Assigned task →
Only the lines from the top of the data through the line with "432 145 61.46" should be repeated, each exactly as written.

(Collected data entries)
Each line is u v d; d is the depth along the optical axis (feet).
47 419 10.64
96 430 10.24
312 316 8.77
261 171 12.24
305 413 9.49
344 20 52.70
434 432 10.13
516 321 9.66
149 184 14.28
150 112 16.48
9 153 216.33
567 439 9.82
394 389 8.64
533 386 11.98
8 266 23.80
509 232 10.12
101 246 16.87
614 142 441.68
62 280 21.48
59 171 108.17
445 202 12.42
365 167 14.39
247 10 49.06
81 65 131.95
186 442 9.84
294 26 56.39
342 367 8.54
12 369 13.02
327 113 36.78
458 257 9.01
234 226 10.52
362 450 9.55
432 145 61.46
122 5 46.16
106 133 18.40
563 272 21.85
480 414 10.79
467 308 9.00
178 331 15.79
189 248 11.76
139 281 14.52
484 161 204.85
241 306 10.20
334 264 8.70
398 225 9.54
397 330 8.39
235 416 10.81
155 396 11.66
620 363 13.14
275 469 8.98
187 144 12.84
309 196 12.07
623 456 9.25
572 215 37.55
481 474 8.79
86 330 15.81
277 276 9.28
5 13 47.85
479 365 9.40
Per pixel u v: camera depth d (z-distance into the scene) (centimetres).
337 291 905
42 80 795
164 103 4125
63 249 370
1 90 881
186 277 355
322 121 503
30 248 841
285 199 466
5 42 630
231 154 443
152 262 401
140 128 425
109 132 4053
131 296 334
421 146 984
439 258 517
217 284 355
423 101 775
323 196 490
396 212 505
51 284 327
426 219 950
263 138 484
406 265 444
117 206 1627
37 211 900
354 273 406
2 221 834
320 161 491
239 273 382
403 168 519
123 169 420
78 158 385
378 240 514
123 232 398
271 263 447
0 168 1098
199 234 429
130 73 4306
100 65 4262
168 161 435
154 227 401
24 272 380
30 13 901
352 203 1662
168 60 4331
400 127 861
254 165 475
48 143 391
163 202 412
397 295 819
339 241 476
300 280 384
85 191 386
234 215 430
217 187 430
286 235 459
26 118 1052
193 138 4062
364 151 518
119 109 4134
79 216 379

Solution to this exercise →
Each line is u v d; d is the depth along the optical axis (feet).
47 419 10.64
96 430 10.24
312 316 8.77
261 171 12.24
305 413 9.49
344 20 52.70
434 432 10.13
516 321 9.66
149 184 14.28
150 112 16.48
9 153 216.33
567 439 9.82
394 389 8.64
533 386 11.98
8 266 23.80
509 232 10.12
101 246 16.87
614 142 441.68
62 280 21.48
59 171 108.17
445 202 12.42
365 167 14.39
247 10 49.06
81 65 131.95
186 442 9.84
294 26 56.39
342 367 8.54
12 369 13.02
327 113 36.78
458 257 9.01
234 226 10.52
362 450 9.55
432 145 61.46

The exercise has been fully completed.